Ecuador, 1969: An American expatriate, Fay Fern, sits in the corner of a restaurant, she and her young son Wright turned away from the television where Vincent Kahn becomes the first man to walk on the moon.
Years earlier, Fay and Vincent meet at a pilots’ bar in the Mojave Desert. Both seemed poised for reinvention—the married test pilot, Vincent, as an astronaut; the spurned child of privilege, Fay, as an activist. Their casual affair ends quickly, but its consequences linger.
Like Franzen or DeLillo, Alcott brings awe-inspiring exactitude and lyricism to her dive into three of America’s most iconic moments ... In her exquisite and poignant reimagining of historic events, Alcott dissects their impacts in a sweeping yet intimate saga that challenges assumptions and assesses the depths of human frustration.

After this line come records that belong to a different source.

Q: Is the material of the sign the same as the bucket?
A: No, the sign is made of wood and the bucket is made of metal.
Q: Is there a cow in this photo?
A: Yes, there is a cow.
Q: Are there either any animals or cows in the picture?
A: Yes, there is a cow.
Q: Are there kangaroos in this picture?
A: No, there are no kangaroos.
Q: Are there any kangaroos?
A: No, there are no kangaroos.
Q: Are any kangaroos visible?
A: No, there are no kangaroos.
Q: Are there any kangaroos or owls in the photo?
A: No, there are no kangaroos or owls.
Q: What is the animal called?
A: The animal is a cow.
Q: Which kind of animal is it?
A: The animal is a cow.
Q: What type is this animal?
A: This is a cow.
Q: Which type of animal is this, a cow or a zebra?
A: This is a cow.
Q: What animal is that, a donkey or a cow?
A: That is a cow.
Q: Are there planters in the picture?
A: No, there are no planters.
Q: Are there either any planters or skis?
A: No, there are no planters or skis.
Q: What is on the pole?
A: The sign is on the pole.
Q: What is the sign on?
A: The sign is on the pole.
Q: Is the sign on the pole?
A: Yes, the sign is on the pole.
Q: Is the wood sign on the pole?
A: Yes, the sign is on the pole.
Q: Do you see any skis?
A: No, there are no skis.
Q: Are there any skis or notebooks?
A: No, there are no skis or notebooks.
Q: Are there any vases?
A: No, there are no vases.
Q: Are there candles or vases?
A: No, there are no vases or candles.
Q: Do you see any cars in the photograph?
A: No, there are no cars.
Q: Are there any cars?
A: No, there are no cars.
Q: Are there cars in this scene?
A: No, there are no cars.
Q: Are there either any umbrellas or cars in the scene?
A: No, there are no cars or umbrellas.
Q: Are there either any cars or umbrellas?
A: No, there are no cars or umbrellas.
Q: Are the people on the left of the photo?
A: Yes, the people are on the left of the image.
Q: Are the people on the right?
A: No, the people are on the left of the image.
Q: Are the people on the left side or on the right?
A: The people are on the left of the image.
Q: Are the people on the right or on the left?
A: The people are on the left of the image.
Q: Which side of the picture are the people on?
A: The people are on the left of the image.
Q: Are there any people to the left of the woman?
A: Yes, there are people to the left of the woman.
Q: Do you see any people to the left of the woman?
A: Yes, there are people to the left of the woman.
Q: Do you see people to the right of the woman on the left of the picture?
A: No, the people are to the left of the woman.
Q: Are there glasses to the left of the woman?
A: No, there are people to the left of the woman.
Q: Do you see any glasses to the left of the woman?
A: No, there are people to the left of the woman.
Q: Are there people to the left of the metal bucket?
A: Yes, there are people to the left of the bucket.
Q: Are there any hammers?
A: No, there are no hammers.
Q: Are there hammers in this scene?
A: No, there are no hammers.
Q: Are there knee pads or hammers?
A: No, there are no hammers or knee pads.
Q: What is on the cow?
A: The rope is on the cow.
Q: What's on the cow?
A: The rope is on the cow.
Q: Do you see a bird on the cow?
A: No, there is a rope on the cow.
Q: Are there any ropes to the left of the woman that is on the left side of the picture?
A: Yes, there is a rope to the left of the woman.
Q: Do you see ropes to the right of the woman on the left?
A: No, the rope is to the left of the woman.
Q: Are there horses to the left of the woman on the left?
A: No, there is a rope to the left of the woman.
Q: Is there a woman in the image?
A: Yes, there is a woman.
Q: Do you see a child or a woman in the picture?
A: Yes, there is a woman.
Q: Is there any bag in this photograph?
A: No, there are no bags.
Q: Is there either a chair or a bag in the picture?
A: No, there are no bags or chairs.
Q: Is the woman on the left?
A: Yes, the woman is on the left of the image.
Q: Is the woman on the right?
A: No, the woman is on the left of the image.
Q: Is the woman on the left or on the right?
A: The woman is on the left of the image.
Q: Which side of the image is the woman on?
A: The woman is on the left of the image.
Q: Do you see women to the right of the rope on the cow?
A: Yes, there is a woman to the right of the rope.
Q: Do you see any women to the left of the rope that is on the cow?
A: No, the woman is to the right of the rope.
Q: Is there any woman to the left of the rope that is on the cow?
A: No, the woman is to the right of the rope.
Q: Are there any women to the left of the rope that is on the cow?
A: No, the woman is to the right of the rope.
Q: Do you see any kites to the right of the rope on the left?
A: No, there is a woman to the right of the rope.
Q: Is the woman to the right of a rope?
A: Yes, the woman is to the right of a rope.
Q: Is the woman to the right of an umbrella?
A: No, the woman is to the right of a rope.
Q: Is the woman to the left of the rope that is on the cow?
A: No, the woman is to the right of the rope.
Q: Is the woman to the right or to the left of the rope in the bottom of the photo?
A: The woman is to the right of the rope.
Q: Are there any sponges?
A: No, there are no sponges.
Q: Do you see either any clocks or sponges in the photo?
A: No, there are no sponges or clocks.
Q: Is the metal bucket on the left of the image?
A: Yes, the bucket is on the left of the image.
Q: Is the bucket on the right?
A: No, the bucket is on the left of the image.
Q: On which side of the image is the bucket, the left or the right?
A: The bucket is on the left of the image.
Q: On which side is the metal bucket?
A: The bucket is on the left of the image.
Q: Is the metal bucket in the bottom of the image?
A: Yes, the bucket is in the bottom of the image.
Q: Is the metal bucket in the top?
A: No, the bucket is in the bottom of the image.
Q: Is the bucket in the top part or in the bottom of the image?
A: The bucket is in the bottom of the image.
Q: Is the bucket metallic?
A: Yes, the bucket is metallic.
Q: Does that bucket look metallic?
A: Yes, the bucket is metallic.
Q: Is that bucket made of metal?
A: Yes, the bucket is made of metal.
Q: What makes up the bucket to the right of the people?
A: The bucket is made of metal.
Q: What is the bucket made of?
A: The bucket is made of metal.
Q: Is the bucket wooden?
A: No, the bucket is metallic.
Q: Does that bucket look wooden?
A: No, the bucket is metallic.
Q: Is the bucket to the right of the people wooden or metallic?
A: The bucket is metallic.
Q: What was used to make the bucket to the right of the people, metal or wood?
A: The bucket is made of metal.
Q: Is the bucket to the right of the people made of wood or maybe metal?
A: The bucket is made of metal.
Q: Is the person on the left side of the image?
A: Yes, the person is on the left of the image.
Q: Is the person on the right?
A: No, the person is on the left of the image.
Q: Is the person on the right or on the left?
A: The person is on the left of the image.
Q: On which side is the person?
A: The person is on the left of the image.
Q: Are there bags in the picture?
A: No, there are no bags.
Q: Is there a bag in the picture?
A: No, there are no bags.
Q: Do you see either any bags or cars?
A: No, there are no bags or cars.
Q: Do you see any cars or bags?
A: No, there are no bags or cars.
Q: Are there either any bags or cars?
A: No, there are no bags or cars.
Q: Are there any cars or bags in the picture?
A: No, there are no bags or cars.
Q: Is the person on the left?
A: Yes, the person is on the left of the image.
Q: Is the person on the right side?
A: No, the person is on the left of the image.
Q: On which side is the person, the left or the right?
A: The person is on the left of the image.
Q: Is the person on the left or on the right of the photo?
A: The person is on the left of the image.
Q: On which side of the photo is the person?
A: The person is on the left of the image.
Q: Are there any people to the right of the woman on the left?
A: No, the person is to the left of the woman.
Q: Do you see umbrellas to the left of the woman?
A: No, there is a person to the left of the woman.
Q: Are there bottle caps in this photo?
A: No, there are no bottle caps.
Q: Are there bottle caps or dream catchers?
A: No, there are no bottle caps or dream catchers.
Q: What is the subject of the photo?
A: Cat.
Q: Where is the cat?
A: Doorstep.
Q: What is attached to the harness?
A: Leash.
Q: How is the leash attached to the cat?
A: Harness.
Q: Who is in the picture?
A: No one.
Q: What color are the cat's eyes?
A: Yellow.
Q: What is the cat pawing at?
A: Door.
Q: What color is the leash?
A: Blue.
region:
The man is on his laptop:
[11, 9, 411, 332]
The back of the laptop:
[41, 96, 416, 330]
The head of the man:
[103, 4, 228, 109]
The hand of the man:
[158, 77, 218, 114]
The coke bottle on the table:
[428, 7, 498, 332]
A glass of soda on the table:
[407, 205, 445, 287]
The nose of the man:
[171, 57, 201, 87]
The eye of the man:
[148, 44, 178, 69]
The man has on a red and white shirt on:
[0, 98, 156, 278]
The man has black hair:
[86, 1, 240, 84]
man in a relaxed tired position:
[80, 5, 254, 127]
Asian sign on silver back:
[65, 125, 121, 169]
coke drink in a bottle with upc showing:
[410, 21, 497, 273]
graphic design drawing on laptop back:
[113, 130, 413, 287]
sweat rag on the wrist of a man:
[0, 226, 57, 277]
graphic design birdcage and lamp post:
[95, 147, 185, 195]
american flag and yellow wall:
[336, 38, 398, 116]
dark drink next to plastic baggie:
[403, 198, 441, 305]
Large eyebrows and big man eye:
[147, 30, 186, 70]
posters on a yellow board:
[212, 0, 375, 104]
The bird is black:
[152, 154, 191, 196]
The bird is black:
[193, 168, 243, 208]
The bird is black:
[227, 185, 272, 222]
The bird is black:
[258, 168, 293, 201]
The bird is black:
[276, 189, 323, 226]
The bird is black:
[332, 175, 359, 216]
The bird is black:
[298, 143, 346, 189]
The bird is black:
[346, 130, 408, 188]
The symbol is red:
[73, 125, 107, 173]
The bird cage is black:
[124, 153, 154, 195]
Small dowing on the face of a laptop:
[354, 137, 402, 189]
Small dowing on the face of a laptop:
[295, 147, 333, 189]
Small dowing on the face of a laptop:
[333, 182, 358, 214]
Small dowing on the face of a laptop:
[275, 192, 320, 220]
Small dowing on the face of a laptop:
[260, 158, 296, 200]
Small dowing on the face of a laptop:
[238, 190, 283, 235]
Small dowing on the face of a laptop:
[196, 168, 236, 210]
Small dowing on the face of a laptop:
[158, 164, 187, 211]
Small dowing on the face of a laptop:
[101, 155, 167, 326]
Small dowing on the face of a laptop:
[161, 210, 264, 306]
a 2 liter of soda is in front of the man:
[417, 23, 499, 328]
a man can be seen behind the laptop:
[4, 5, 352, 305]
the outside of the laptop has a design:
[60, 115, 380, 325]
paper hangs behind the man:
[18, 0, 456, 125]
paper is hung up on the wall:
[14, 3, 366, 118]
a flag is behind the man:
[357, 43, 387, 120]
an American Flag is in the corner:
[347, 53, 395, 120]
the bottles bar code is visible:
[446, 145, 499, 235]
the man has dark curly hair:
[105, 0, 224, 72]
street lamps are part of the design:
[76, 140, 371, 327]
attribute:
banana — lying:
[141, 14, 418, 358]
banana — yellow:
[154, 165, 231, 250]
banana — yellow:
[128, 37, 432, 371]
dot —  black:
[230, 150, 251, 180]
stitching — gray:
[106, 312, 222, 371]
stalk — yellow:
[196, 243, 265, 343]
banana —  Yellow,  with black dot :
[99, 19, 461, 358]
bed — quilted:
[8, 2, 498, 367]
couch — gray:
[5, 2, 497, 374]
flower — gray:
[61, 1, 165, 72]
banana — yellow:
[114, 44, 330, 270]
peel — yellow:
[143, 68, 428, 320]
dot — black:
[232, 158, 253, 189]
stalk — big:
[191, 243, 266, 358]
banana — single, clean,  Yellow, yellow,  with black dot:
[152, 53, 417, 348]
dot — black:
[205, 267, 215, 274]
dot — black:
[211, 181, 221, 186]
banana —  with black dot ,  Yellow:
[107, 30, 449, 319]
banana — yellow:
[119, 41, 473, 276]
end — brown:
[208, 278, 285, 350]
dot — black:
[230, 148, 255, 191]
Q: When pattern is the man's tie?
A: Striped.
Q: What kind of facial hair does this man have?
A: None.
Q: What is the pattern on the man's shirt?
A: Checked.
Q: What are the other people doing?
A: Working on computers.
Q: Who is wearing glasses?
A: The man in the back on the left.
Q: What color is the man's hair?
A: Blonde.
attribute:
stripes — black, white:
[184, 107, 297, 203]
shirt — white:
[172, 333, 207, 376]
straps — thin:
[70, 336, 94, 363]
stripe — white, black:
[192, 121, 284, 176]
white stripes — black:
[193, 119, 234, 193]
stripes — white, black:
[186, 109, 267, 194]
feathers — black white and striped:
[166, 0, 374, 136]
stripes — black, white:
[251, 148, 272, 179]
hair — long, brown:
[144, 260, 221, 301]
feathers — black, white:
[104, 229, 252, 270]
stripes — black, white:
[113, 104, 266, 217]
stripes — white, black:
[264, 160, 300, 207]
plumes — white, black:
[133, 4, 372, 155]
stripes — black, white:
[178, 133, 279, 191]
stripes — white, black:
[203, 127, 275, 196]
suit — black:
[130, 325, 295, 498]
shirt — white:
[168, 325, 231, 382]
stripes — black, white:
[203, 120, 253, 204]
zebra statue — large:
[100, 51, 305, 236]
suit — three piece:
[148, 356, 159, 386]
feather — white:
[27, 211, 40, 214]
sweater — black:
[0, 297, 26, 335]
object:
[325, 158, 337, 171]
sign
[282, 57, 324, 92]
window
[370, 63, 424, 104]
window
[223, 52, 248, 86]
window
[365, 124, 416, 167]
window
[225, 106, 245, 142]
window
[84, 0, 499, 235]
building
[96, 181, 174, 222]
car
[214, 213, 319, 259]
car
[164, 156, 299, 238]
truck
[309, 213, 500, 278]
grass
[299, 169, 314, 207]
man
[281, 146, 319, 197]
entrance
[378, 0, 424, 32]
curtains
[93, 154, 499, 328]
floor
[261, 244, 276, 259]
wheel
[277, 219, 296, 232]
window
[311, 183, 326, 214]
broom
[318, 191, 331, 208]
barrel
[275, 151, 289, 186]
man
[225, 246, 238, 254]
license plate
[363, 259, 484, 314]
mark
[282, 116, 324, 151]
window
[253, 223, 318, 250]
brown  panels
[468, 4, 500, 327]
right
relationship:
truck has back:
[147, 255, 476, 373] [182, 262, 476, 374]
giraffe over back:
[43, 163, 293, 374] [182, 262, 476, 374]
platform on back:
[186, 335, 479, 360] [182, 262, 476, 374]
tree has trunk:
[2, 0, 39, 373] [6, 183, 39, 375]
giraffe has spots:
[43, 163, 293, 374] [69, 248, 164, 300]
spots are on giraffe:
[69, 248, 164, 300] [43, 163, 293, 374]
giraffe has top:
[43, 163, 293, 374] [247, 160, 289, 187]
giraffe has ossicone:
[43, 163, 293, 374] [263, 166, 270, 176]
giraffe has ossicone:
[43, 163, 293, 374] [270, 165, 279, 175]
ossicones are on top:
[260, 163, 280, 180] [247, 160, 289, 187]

It’s possible to log this scene with the moon-shaped lamp as a throwaway on first reading, a moment of peak twee in the kind of hermetic reality that only exists in the imagination of certain film auteurs, or the authors of literary fiction. But Alcott is a wider-angle novelist than this, and the book’s final third opens up a different frontier altogether ... It is an overtly feminist response, in the covert action of fiction, to the literature of the space program that came before it—think of Norman Mailer’s Of a Fire on the Moon (1970) and Tom Wolfe’s The Right Stuff (1979)—and a bold self-guided launch into the thermosphere from which the Major American Novel winks down indifferently at us ... It’s not easy to graft so many cultural touchstones and political movements into one convincing narrative whole, and the procedure doesn’t always take ... Alcott is unsparing in her account of the depersonalizing effects of sexual relationships with men ... Fay’s ambition, at the start of America Was Hard to Find, is to make life 'happen more deeply inside her.' Alcott’s novel is a finely calibrated machine that does the same for us.
...sprawling but absorbing ... The emotional heart of the book belongs to their son, Wright, whose childhood Alcott renders with supreme tenderness ... As Alcott’s ambitious (if slightly overstuffed) book ranges over three decades of American history, the era’s defining events drift in and out of the lens. The reader can almost imagine leafing through a pile of old Life magazines ... the real energy of the novel is not in Alcott’s rendering of these events, but rather in shimmering, knife-sharp descriptions of small and often devastating moments of individual experience within those larger histories ... Some of the book’s most memorable sections offer glimpses of the period through the narrow aperture of everyday human longing, like the way Alcott masterfully captures Wright’s humble wish for the kind of middle-class American childhood his mother rails against.